That's Racin'

NASCAR: Heat races will set field for Bristol’s Saturday race

Dale Earnhardt Jr. took his No. 88 Chevy for a spin around uptown Charlotte on Thursday.
Dale Earnhardt Jr. took his No. 88 Chevy for a spin around uptown Charlotte on Thursday. PHOTO COURTESTY OF CARSTAR

In a nod to the sport’s short-track heritage, heat races will set the field for Saturday’s Fitzgerald Glider Parts 300 Xfinity Series race.
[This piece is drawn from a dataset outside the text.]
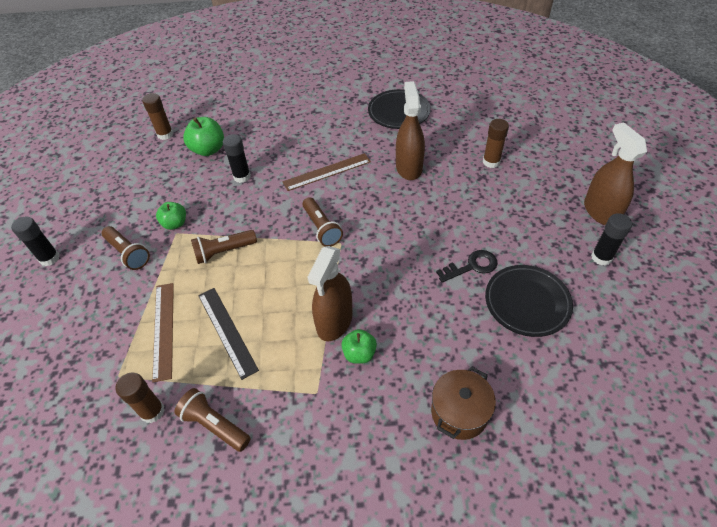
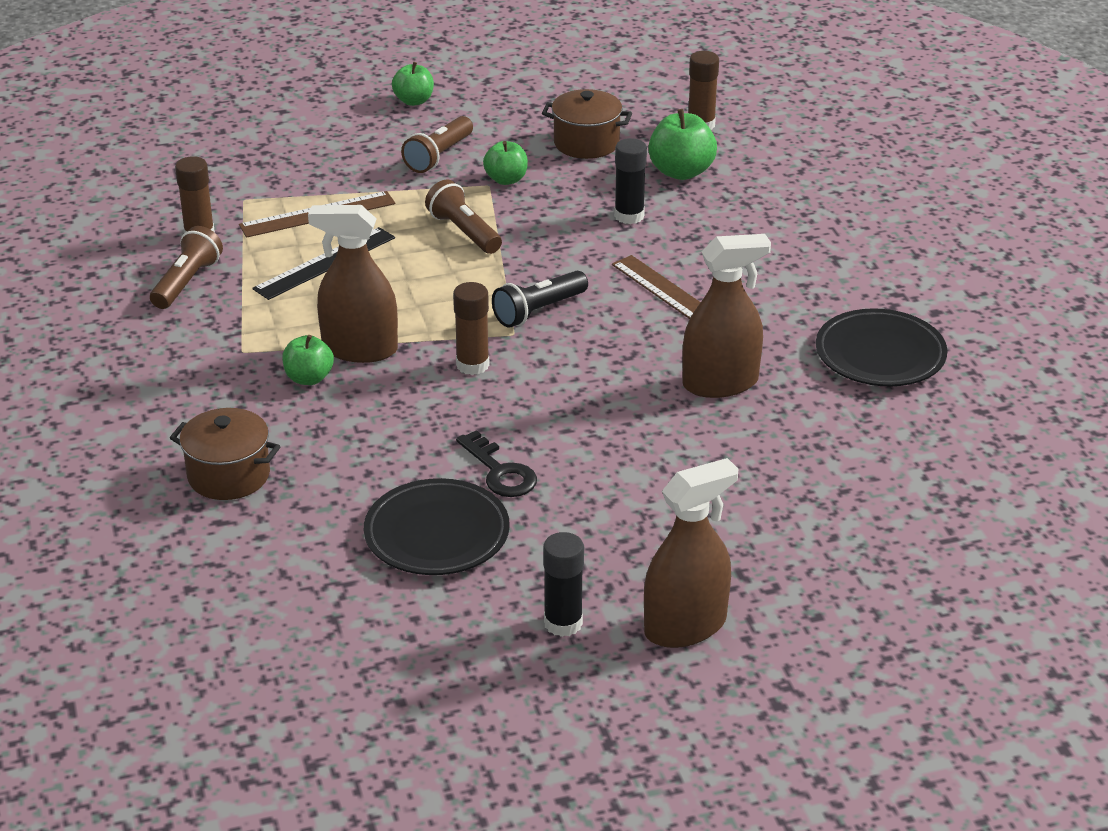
camera: 75 degrees right, 15 degrees down
(49, 258) = (414, 101): black glue stick -> green apple
(155, 182) = (586, 143): none -> brown pot
(322, 228) = (538, 311): brown flashlight -> black flashlight
(491, 162) = (777, 481): brown glue stick -> brown glue stick (472, 365)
The fastest qualifier will start from the pole for the race, which will begin at 12:30 p.m. The Bristol race is the first of four Dash 4 Cash races, continuing April 23 at Richmond (Va.) International Raceway and going through Dover (Del.) International Speedway on May 14 and Indianapolis Motor Speedway on July 23. The top-two Xfinity title-eligible drivers in each heat will be the Dash 4 Cash drivers for Bristol’s race.

Notes

▪ Bristol’s “Colossus” – the world’s largest outdoor center-hung, four-sided video screen/scoreboard – is in place. It weighs 700 tons and is suspended by cables attached to towers outside of the track. The scoreboard was built for September’s college football game between Tennessee and Virginia Tech at the speedway.

▪ Dale Earnhardt Jr. unveiled two paint schemes for his No. 88 Chevy for races this season: one a flashy, orange-and-yellow design for the Kansas race in May, the other a more subtle scheme in honor of a NASCAR legend for the Southern 500 at Darlington, S.C., in September.

Earnhardt drove the orange-and-yellow car (sponsored by Axalta Coating Systems and CARSTAR North America) around uptown Charlotte on Wednesday. Tuesday at Darlington, he revealed a Nationwide Insurance-sponsored car resembling the “Gray Ghost,” the car made famous by Buddy Baker, who died last year.

Recently retired NFL quarterback Peyton Manning, who also is a Nationwide pitchman, will serve as an honorary official for Sunday’s race and will sit on Earnhardt’s pit box.

▪ Todd Gilliland can make history Saturday at Bristol, when he will go for his fifth consecutive NASCAR K&N Pro Series victory. Gilliland, 15, has won his first four starts in the series – three times this season (at Irwindale, Calif., Bakersfield, Calif., and New Smyrna Beach, Fla.) and once in 2015 (Phoenix).

Gilliland, who is from Sherrills Ford and whose dad is Cup driver David Gilliland, is one four drivers to win his first four K&N starts. The list he joins is impressive: Dan Gurney, Joey Logano and Tim Flock.

▪ Red Horse Racing has parted ways with driver Ben Kennedy, who had an agreement with the team for the first three Truck Series races of the season. Kennedy’s best finish was 11th at Martinsville, Va., two weeks ago.

▪ Charlotte Motor Speedway announced a “Mega Pass” program for May’s 10 days of racing at the track. The pass will allow fans to receive a ticket autographed by four-time Cup champion Jeff Gordon or other drivers. The Mega Pass starts at $199 and will allow fans entry to every event at the track from All-Star weekend through the Coca-Cola 600 (May 20-29).